Every year, academics and physicians gather at the university to diagnose a historical figure. This year, the subject was Pericles, anonymously described to conferees as a 65-year-old man who died after 11 days of an illness marked by bouts of high fever, chest pain, vomiting, diarrhea, fetid breath, and a bumpy red rash. Forum host David Durack, an infectious disease specialist at Becton Dickinson Biosciences in Baltimore, contended that the symptoms best fit typhus, spread by the feces of infected body lice.
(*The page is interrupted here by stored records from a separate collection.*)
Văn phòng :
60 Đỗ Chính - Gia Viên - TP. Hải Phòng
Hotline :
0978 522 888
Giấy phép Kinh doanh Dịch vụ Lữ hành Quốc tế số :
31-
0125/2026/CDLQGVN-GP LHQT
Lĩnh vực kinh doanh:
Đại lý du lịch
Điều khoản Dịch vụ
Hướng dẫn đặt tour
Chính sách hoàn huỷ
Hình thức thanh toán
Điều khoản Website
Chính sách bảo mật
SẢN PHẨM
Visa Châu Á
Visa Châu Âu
Typhus, however, would not explain the diarrhea, so Durack proposed an additional illness--perhaps Lassa fever--to loosen the bowels. Durack and his co-host, classicist Robert Littman of the University of Hawaii, Manoa, rejected the Ebola theory, arguing that the hemorrhaging the virus causes "would not have escaped" the notice of plague chronicler Thucydides.

The chief promoter of the Ebola hypothesis, San Diego-based Navy physician Patrick Olson, is sticking to his guns. All of Pericles's symptoms fit Ebola, in which visible bleeding is not all that common, he says. Olson is leading a drive to settle the ancient dispute by retrieving genetic material from plague-era corpses discovered in an Athens cemetery (Science, 22 November 1996, p. 1307). But that enterprise is currently on hold, stalled by Greek officialdom.